Look up character encodings and their aliases
A character set, or charset, is the mapping between the bytes stored or transmitted and the characters a person reads. Get it wrong and text turns into mojibake — garbled symbols where accented letters or CJK characters should be. This reference covers the charsets in the IANA registry that you actually meet on the web and in files, with each one’s canonical name, the preferred MIME name to put in headers, its aliases, and the spec that defines it.
How it works
Every charset has a canonical name registered with IANA and a preferred MIME name that protocols should emit. Many also carry historical aliases — for instance latin1, l1 and cp819 all resolve to ISO-8859-1, and cp1252 resolves to windows-1252. This tool searches all of those, so typing a legacy alias takes you to the canonical encoding. To declare an encoding you place it in an HTTP header or an HTML tag:
Content-Type: text/html; charset=UTF-8
<meta charset="UTF-8">
The byte width differs by family: UTF-8 is variable (1-4 bytes) and ASCII-compatible; UTF-16 uses 16-bit code units with surrogate pairs; the ISO-8859 and Windows code pages are single-byte; and the East-Asian encodings (Shift_JIS, GBK, GB18030, Big5, EUC-KR) are multi-byte.
Tips and notes
- Always prefer UTF-8 for new content. It is the web default and covers all of Unicode. The other entries here are mainly for reading legacy data.

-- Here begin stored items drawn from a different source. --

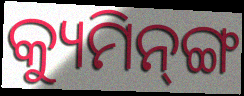
କ୍ୟୁମିନ୍‌ଙ୍ଗ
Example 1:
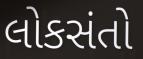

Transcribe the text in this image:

લોકસંતો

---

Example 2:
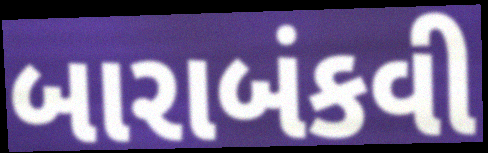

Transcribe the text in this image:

બારાબંકવી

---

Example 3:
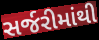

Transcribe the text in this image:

સર્જરીમાંથી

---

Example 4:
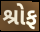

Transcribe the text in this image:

શ્રોફ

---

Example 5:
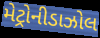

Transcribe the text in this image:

મેટ્રોનીડાઝોલ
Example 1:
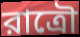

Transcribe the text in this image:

রাত্রৌ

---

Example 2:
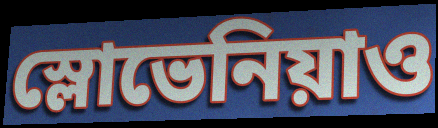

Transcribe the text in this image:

স্লোভেনিয়াও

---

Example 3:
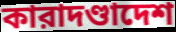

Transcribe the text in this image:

কারাদণ্ডাদেশ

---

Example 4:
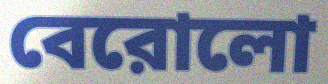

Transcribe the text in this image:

বেরোলো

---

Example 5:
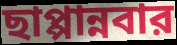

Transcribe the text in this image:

ছাপ্পান্নবার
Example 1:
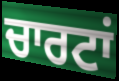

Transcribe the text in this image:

ਚਾਰਟਾਂ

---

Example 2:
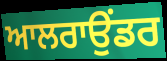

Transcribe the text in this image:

ਆਲਰਾਉਂਡਰ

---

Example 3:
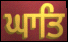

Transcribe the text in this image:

ਘਾਤਿ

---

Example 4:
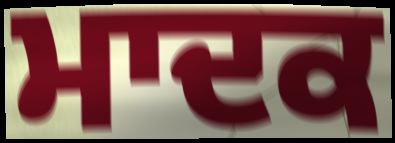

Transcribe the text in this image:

- Use the preferred MIME name in headers, not an alias, so every client decodes consistently.
- Labelled iso-8859-1 becomes windows-1252 in HTML5 decoders — they are a superset that fills the 0x80-0x9F range, which is why smart quotes and the euro sign survive.
- GB18030 covers all of Unicode and is mandated for software sold in China, so it is the safe legacy choice for Simplified Chinese.
- Fixing mojibake means decoding the bytes with their original charset and re-saving as UTF-8 — do not just re-label the file, or the bytes stay wrong.